**Task prompt:** In the entries that follow, find the word "Mercados" and report each line it is on.

**Exercise data:**
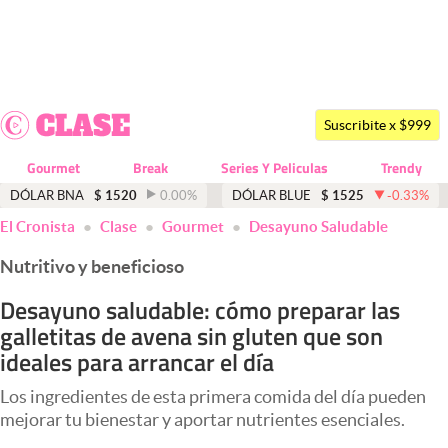
Últimas noticias
Dólar
Suscribite x $999
Members
Gourmet
Break
Series Y Peliculas
Trendy
Economía y Política
DÓLAR BNA
$
1520
0.00
%
DÓLAR BLUE
$
1525
-0.33
%
El Cronista
Clase
Gourmet
Desayuno Saludable
Finanzas y Mercados
Nutritivo y beneficioso
Mercados Online
Desayuno saludable: cómo preparar las
Negocios
galletitas de avena sin gluten que son
Columnistas
ideales para arrancar el día
Otras secciones
Los ingredientes de esta primera comida del día pueden
mejorar tu bienestar y aportar nutrientes esenciales.
Apertura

**Problem solution:**
Finanzas y Mercados
Mercados Online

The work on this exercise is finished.